O empreiteiro responsável pelas obras de saneamento do Covão do Coelho e do Vale Alto, na freguesia de Minde, contestou em audiência prévia a multa de 413.712,74 euros por atrasos na conclusão da obra, que conduziu à consequente cessação do contrato.
O município de Alcanena pediu um parecer jurídico relativo à argumentação da TOELTA em torno da aplicação de uma multa pelas sucessivos incumprimentos dos prazos para conclusão das obras de saneamento na freguesia de Minde, que conduziu à decisão da Câmara de mudar de empreiteiro.
A empresa considera ilegal a aplicação da multa contratual de 413.712, 74 euros e afirma haver falta de fundamento para a resolução sancionatória do contrato por ter sido ultrapassado o valor máximo das multas contratuais previsto no artigo 329º, n. 2 e 333, n.º 1 alínea e) do Código de Contratos Públicos.
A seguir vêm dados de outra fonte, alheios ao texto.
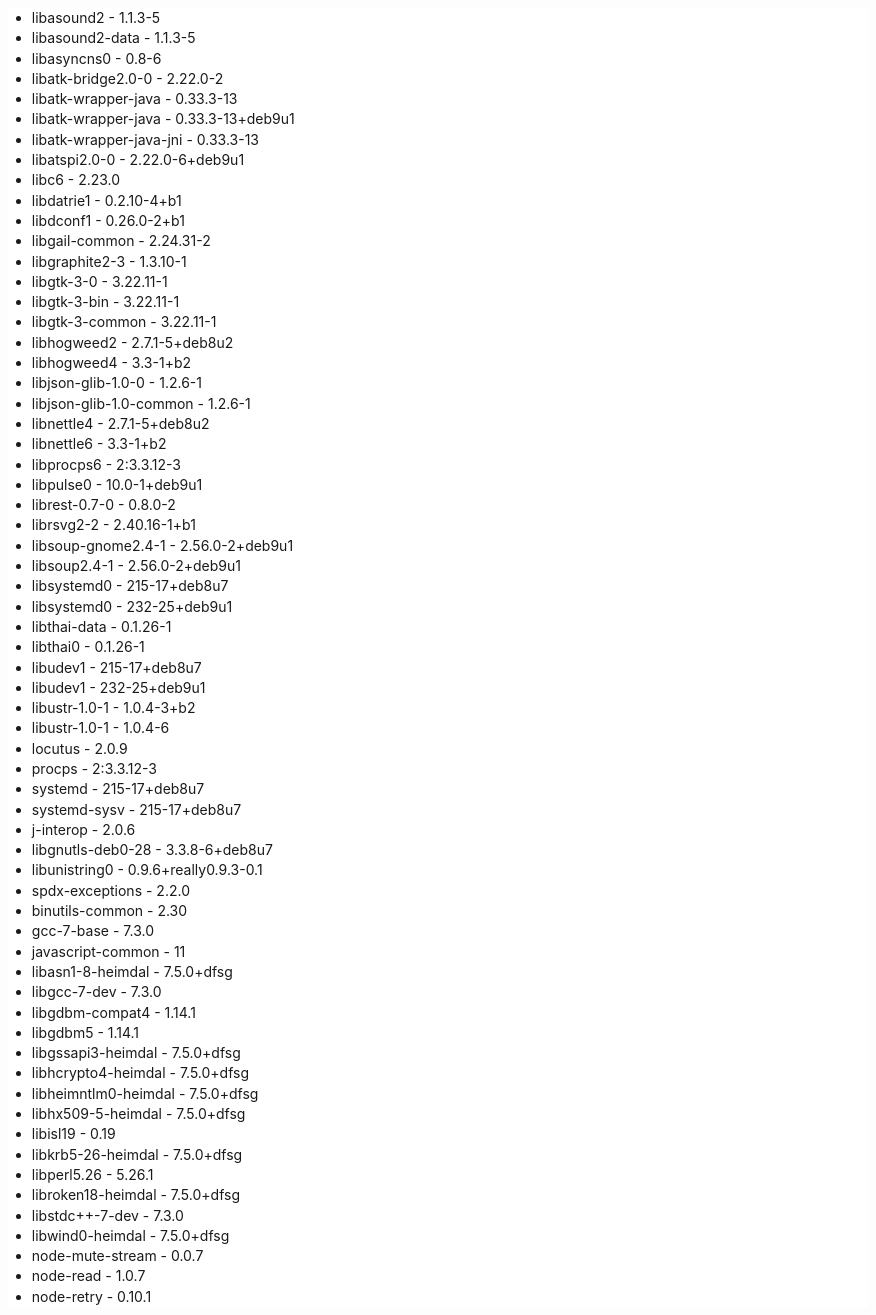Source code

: * libasound2 - 1.1.3-5
* libasound2-data - 1.1.3-5
* libasyncns0 - 0.8-6
* libatk-bridge2.0-0 - 2.22.0-2
* libatk-wrapper-java - 0.33.3-13
* libatk-wrapper-java - 0.33.3-13+deb9u1
* libatk-wrapper-java-jni - 0.33.3-13
* libatspi2.0-0 - 2.22.0-6+deb9u1
* libc6 - 2.23.0
* libdatrie1 - 0.2.10-4+b1
* libdconf1 - 0.26.0-2+b1
* libgail-common - 2.24.31-2
* libgraphite2-3 - 1.3.10-1
* libgtk-3-0 - 3.22.11-1
* libgtk-3-bin - 3.22.11-1
* libgtk-3-common - 3.22.11-1
* libhogweed2 - 2.7.1-5+deb8u2
* libhogweed4 - 3.3-1+b2
* libjson-glib-1.0-0 - 1.2.6-1
* libjson-glib-1.0-common - 1.2.6-1
* libnettle4 - 2.7.1-5+deb8u2
* libnettle6 - 3.3-1+b2
* libprocps6 - 2:3.3.12-3
* libpulse0 - 10.0-1+deb9u1
* librest-0.7-0 - 0.8.0-2
* librsvg2-2 - 2.40.16-1+b1
* libsoup-gnome2.4-1 - 2.56.0-2+deb9u1
* libsoup2.4-1 - 2.56.0-2+deb9u1
* libsystemd0 - 215-17+deb8u7
* libsystemd0 - 232-25+deb9u1
* libthai-data - 0.1.26-1
* libthai0 - 0.1.26-1
* libudev1 - 215-17+deb8u7
* libudev1 - 232-25+deb9u1
* libustr-1.0-1 - 1.0.4-3+b2
* libustr-1.0-1 - 1.0.4-6
* locutus - 2.0.9
* procps - 2:3.3.12-3
* systemd - 215-17+deb8u7
* systemd-sysv - 215-17+deb8u7
* j-interop - 2.0.6
* libgnutls-deb0-28 - 3.3.8-6+deb8u7
* libunistring0 - 0.9.6+really0.9.3-0.1
* spdx-exceptions - 2.2.0
* binutils-common - 2.30
* gcc-7-base - 7.3.0
* javascript-common - 11
* libasn1-8-heimdal - 7.5.0+dfsg
* libgcc-7-dev - 7.3.0
* libgdbm-compat4 - 1.14.1
* libgdbm5 - 1.14.1
* libgssapi3-heimdal - 7.5.0+dfsg
* libhcrypto4-heimdal - 7.5.0+dfsg
* libheimntlm0-heimdal - 7.5.0+dfsg
* libhx509-5-heimdal - 7.5.0+dfsg
* libisl19 - 0.19
* libkrb5-26-heimdal - 7.5.0+dfsg
* libperl5.26 - 5.26.1
* libroken18-heimdal - 7.5.0+dfsg
* libstdc++-7-dev - 7.3.0
* libwind0-heimdal - 7.5.0+dfsg
* node-mute-stream - 0.0.7
* node-read - 1.0.7
* node-retry - 0.10.1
A TOELTA considera que “terá beneficiado de uma prorrogação do prazo de execução da empreitada até ao dia 15/10/2021, facto que impossibilitaria a aplicação simultânea de multas por incumprimento do prazo a partir de 30/07/2021, como pretendido pelo Município, sendo antes aplicável uma multa máxima – apurada até 6/12/2021 – de €220.173,63, que assim não atingiria o correspondente a 20% do preço contratual e não deveria permitir dar como verificado o invocado fundamento previsto no artigo 333º, n. 1 alínea e) do CCP”, refere o parecer jurídico consultado pelo mediotejo.net.
“Nessa conformidade, a contraente TOELTA alega não aceitar a aplicação de multas e a resolução sancionatória, impugnando esse fundamento legal, opondo-se à cumulação pretendida de resolução sancionatória com a aplicação de multa”, adianta.
Mas segundo o consultor jurídico Jorge Abreu Rodrigues, atendendo ao histórico de todo o processo e as diversas etapas de prorrogação de prazos aprovadas em reuniões de Câmara, assim como as normas estabelecidas pelo CCP, não aparenta “existir razão à pronúncia apresentada pela TOELTA quanto aos fundamentos atrás expostos”.
Neste sentido, caso a Câmara Municipal queira manter a sua posição de aplicar multa e resolver o contrato, deve “deliberar fixar a sanção pecuniária contratual aplicada por atrasos verificados, correspondente ao valor diário equivalente a 2‰ do preço contratual, no montante de 413.712,74€ (quatrocentos e treze mil e setecentos e doze euros e setenta e quatro cêntimos)”, refere.
Deve ainda “deliberar a resolução do contrato do emergente do procedimento n.º 19/2017/DPGOM, designado de Empreitada da Rede de Saneamento de Águas Residuais de Covão do Coelho e Vale Alto, com fundamento no disposto no n.º 2 do artigo 329ºe da alínea e) do n.º 1 do artigo 333º, todos do Código dos Contratos Públicos, constante do DL n.º 18/2008, de 29 de janeiro”, conclui.
O parecer jurídico foi aprovado por unanimidade sem discussão sobre o tema e o futuro das obras por concluir em Vale Alto e Covão do Coelho.